Değişiklik Kanunu’nun 9. maddesi vasıtasıyla Rekabet Kanunu’nun 43. maddesinin başlığı “Soruşturmaya Başlanması, Taahhüt ve Uzlaşma” olarak tadil edilmiştir. Önceki metinde yalnızca soruşturmaya başlanması sürecinden bahsedilirken yeni metinde taahhüt ve uzlaşma süreçleri açıklanmıştır. Buna göre, rakipler arası fiyat tespiti, bölge veya müşteri paylaşımı ve arz miktarının kısıtlanması gibi açık ve ağır ihlaller hariç olmak üzere, bir önaraştırma veya soruşturma sürecinde teşebbüs ve/veya teşebbüs birliklerinin Rekabet Kanunu’nun 4 ve 6. maddeleri kapsamındaki rekabet ihlalleri açısından ihlalin giderilmesi için Rekabet Kurulu’na taahhütler sunabileceği düzenlenmiştir. Eğer kurul, söz konusu taahhütlerin rekabet ihlallerini ortadan kaldırmak için yeterli olduğuna kanaat getirirse, bu taahhütleri ilgili teşebbüs ya da teşebbüs birlikleri açısından bağlayıcı hale getirerek soruşturma açılmamasına veya açılmış bulunan soruşturmaya son verilmesine karar verebilecektir.
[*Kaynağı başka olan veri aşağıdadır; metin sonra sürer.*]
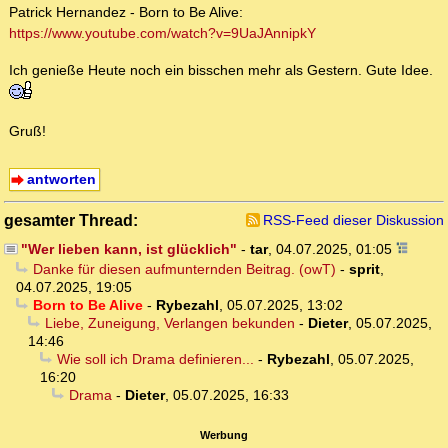
Patrick Hernandez - Born to Be Alive:
https://www.youtube.com/watch?v=9UaJAnnipkY
Ich genieße Heute noch ein bisschen mehr als Gestern. Gute Idee.
Gruß!
antworten
gesamter Thread:
RSS-Feed dieser Diskussion
"Wer lieben kann, ist glücklich"
-
tar
,
04.07.2025, 01:05
Danke für diesen aufmunternden Beitrag. (owT)
-
sprit
,
04.07.2025, 19:05
Born to Be Alive
-
Rybezahl
,
05.07.2025, 13:02
Liebe, Zuneigung, Verlangen bekunden
-
Dieter
,
05.07.2025,
14:46
Wie soll ich Drama definieren...
-
Rybezahl
,
05.07.2025,
16:20
Drama
-
Dieter
,
05.07.2025, 16:33
Werbung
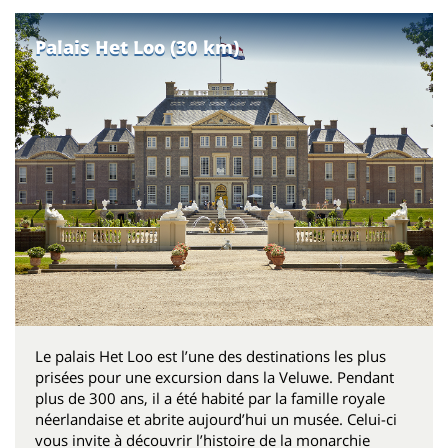
Palais Het Loo (30 km)
Le palais Het Loo est l’une des destinations les plus
prisées pour une excursion dans la Veluwe. Pendant
plus de 300 ans, il a été habité par la famille royale
néerlandaise et abrite aujourd’hui un musée. Celui-ci
vous invite à découvrir l’histoire de la monarchie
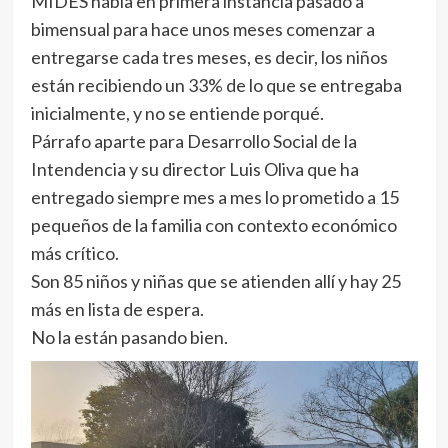
MIDES había en primera instancia pasado a
bimensual para hace unos meses comenzar a
entregarse cada tres meses, es decir, los niños
están recibiendo un 33% de lo que se entregaba
inicialmente, y no se entiende porqué.
Párrafo aparte para Desarrollo Social de la
Intendencia y su director Luis Oliva que ha
entregado siempre mes a mes lo prometido a 15
pequeños de la familia con contexto económico
más crítico.
Son 85 niños y niñas que se atienden allí y hay 25
más en lista de espera.
No la están pasando bien.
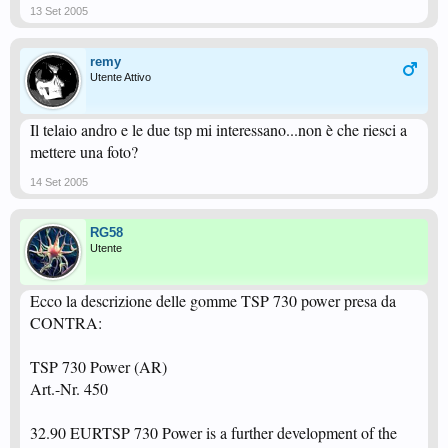
13 Set 2005
remy
Utente Attivo
Il telaio andro e le due tsp mi interessano...non è che riesci a
mettere una foto?
14 Set 2005
RG58
Utente
Ecco la descrizione delle gomme TSP 730 power presa da
CONTRA:
TSP 730 Power (AR)
Art.-Nr. 450
32.90 EURTSP 730 Power is a further development of the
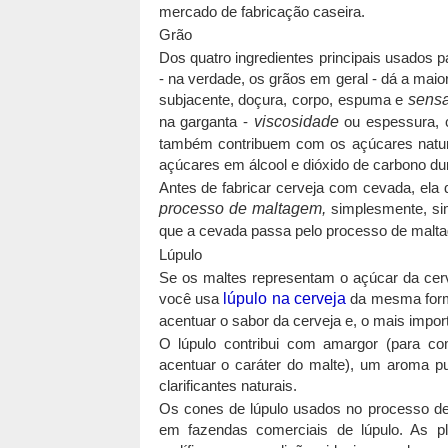
mercado de fabricação caseira.
Grão
Dos quatro ingredientes principais usados ​​
- na verdade, os grãos em geral - dá a maior
subjacente, doçura, corpo, espuma e
sens
na garganta -
viscosidade
ou espessura, c
também contribuem com os açúcares natura
açúcares em álcool e dióxido de carbono du
Antes de fabricar cerveja com cevada, el
processo de maltagem,
simplesmente, sim
que a cevada passa pelo processo de malta
Lúpulo
Se os maltes representam o açúcar da cerv
você usa
lúpulo na cerveja
da mesma forma
acentuar o sabor da cerveja e, o mais import
O lúpulo contribui com amargor (para co
acentuar o caráter do malte), um aroma pu
clarificantes naturais.
Os cones de lúpulo usados ​​no processo 
em fazendas comerciais de lúpulo. As pl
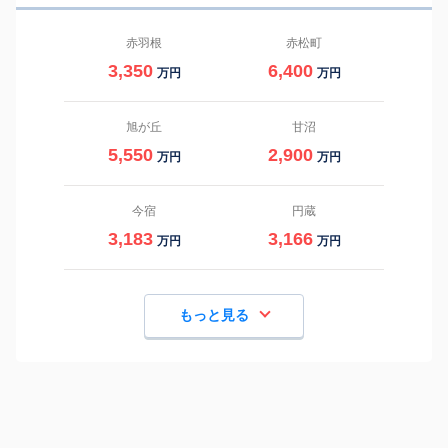
赤羽根
赤松町
3,350
6,400
万円
万円
旭が丘
甘沼
5,550
2,900
万円
万円
今宿
円蔵
3,183
3,166
万円
万円
もっと見る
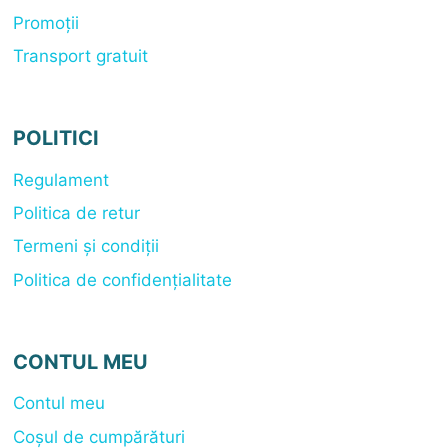
Promoții
Transport gratuit
POLITICI
Regulament
Politica de retur
Termeni și condiții
Politica de confidențialitate
CONTUL MEU
Contul meu
Coșul de cumpărături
Buna karşın, soruşturmaya son verilmesine dair kararın alınmasına esas teşkil eden bir hususta değişiklik olması, taahhüde aykırı davranılması veya eksik/yanlış bilgi üzerine karar verilmiş olması hallerinde ise Rekabet Kurulu tarafından tekrar soruşturma açılabilecektir. Taahhüt sürecinin nasıl uygulanacağına dair esasların da yine Rekabet Kurulu tarafından çıkarılacak bir tebliğ vasıtasıyla düzenleneceği ilgili hükümde düzenlenmektedir.

Değişiklik Kanunu’nun 9. maddesi ile getirilen diğer bir husus ise uzlaşma sürecidir. Buna göre, soruşturma aşamasının başlamasının akabinde, ilgililerin talebi üzerine veya resen Rekabet Kurulu tarafından uzlaşma süreci başlatabileceği hüküm altına alınmıştır. Bu doğrultuda Rekabet Kurulu, hakkında soruşturma başlatılan ve ihlalin varlığı ile kapsamını kabul eden teşebbüs veya teşebbüs birlikleri ile soruşturma raporunun tebliğine kadar uzlaşabilecektir. Bu çerçevede Rekabet Kurulu tarafından ilgili teşebbüslere, ihlalin varlığını ve kapsamını kabul ettikleri bir uzlaşma metni sunmaları için kesin bir süre verilecek olup, bu kesin süre içinde teşebbüslerin uzlaşma metnini kurula sunmaları gerekecektir.  Sürecin uzlaşma ile neticelendirilmesi halinde, teşebbüslere verilecek idari para cezası üzerinde yüzde yirmi beş oranına kadar indirim yapılabileceği düzenlenmiştir. Buna ilaveten, sürecin uzlaşma ile sonuçlandırılması halinde uzlaşma metninde yer alan hususların taraflarca davaya konu edilemeyeceği ve kesin olduğu da hüküm altına alınmıştır. 

Uzlaşma sürecinin nasıl uygulanacağına dair esasların ise Rekabet Kurulu tarafından çıkarılacak bir yönetmelik vasıtasıyla düzenleneceği ilgili hükümde düzenlenmektedir.